Ham Wall

Ham Wall

Ham Wall is an English wetland National Nature Reserve 4 kilometres west of Glastonbury on the Somerset Levels. The reserve was constructed originally to provide reed bed habitat for the Eurasian bittern, which at the time was at a very low population level in the UK. There are important breeding populations of wetland birds including the rare little bittern and great white egret.

About Ham Wall in brief

Summary Ham WallHam Wall is an English wetland National Nature Reserve 4 kilometres west of Glastonbury on the Somerset Levels. Since the last Ice Age, decomposing plants in the marshes of the Brue valley in Somerset have accumulated as deep layers of peat. The reserve was constructed originally to provide reed bed habitat for the Eurasian bittern, which at the time was at a very low population level in the UK. The site is divided into several sections with independently controllable water levels, and machinery and cattle are used to maintain the quality of the reed beds. There are important breeding populations of wetland birds including the rare little bittern and great white egret, and the area hosts several other uncommon animals and plants. Potential future threats may result from increasing unpredictability in theUK climate, leading to heavy summer rains and extensive flooding. Sea level rise will make the drainage of the Levels more difficult, and current water pumping facilities may become inadequate. The name derives from the Ham Wall rhyne which flows through the site and is a local name for drainage channels between plots of land in the east and rhine in the west of the area. Ham Walls lies within the Somerset Levels and Moors’ Ramsar and Special Area of Conservation site. The RSPB works with other organisations as part of the Avalon Marshes Partnership to coordinate conservation issues across the Somerset Level’s area.

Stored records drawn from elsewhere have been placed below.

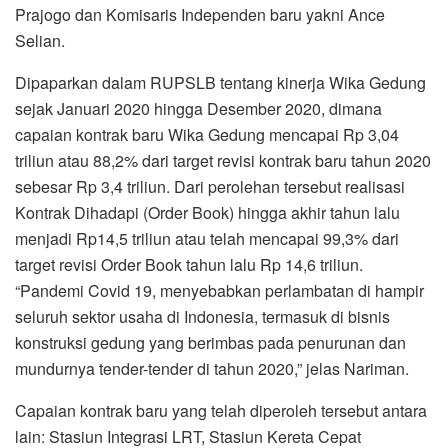
Prajogo dan Komisaris Independen baru yakni Ance
Selian.
Dipaparkan dalam RUPSLB tentang kinerja Wika Gedung
sejak Januari 2020 hingga Desember 2020, dimana
capaian kontrak baru Wika Gedung mencapai Rp 3,04
triliun atau 88,2% dari target revisi kontrak baru tahun 2020
sebesar Rp 3,4 triliun. Dari perolehan tersebut realisasi
Kontrak Dihadapi (Order Book) hingga akhir tahun lalu
menjadi Rp14,5 triliun atau telah mencapai 99,3% dari
target revisi Order Book tahun lalu Rp 14,6 triliun.
“Pandemi Covid 19, menyebabkan perlambatan di hampir
seluruh sektor usaha di Indonesia, termasuk di bisnis
konstruksi gedung yang berimbas pada penurunan dan
mundurnya tender-tender di tahun 2020,” jelas Nariman.
Capaian kontrak baru yang telah diperoleh tersebut antara
lain: Stasiun Integrasi LRT, Stasiun Kereta Cepat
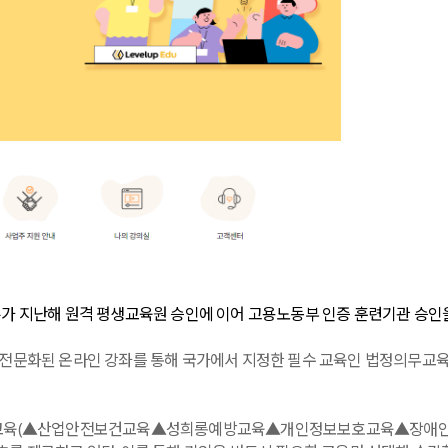
듀가 지난해 원격 평생교육원 승인에 이어 고용노동부 인증 훈련기관 승인
 전문화된 온라인 강좌를 통해 국가에서 지정한 필수 교육인 법정의무교육
 교육(▲산업안전보건교육▲성희롱예방교육▲개인정보보호교육▲장애인인식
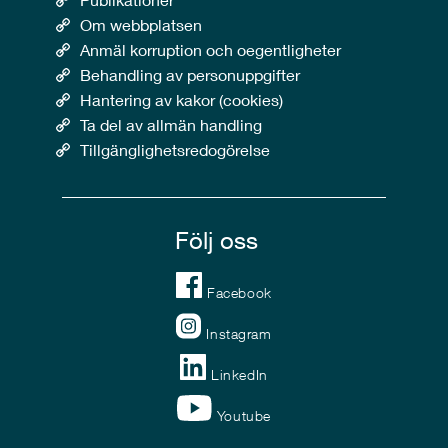
Om webbplatsen
Anmäl korruption och oegentligheter
Behandling av personuppgifter
Hantering av kakor (cookies)
Ta del av allmän handling
Tillgänglighetsredogörelse
Följ oss
Facebook
Instagram
LinkedIn
Youtube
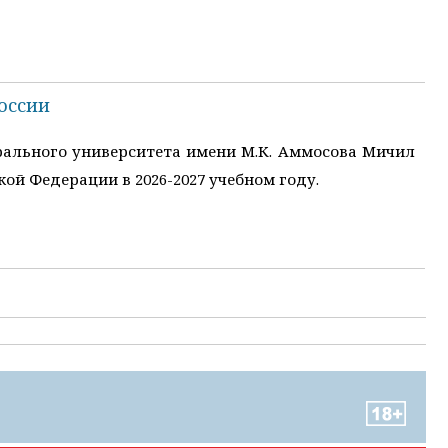
оссии
рального университета имени М.К. Аммосова Мичил
й Федерации в 2026-2027 учебном году.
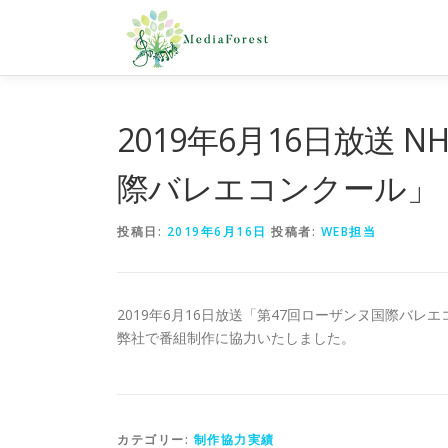
コ
ン
テ
ン
ツ
へ
2019年6月16日放送 
ス
キ
際バレエコンクール」
ッ
プ
投稿日:
2019年6月16日
投稿者:
WEB担当
2019年6月16日放送「第47回ローザンヌ国際バ
弊社で番組制作に協力いたしました。
カテゴリー:
制作協力実績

The Somerset Levels have been occupied since the Neolithic period, around 6,000 years ago. They were the site of salt extraction during the Romano-British period. Much of the landscape was owned by the church in the Middle Ages when substantial areas were drained and the rivers diverted, but the raised bogs remained largely intact. Only the Inclosure Acts of the 18th century, mostly between 1774 and 1797, led to significant draining of the peat bogs, although the River Brue still regularly flooded the reclaimed land in winter. In 1994 the landowners, Fisons, gave their old workings to what is now Natural England, who passed the management of the 260 hectares Ham Wall section to the RSCB. The Ham Wall reserve is open year-round, and has nature trails, hides and viewing points. It is an old pasture or meadow, and may have been a bank to hold water on the flooded fields on the east bank of the River Brue. It was made obsolete from 1854 by the Somerset Central Railway line that once ran next to it on its way from Glastbury to Highbridge. The railway and the canal both carried peat and people. It was created in the creation of 13 square kilometres of nature reserves from the creation of English Nature in the 1960s and 1970s. The Royal Society for the Protection of Birds handed the 230 hectares at Ham Wall to the Somerset Wildlife Trust in the 1990s.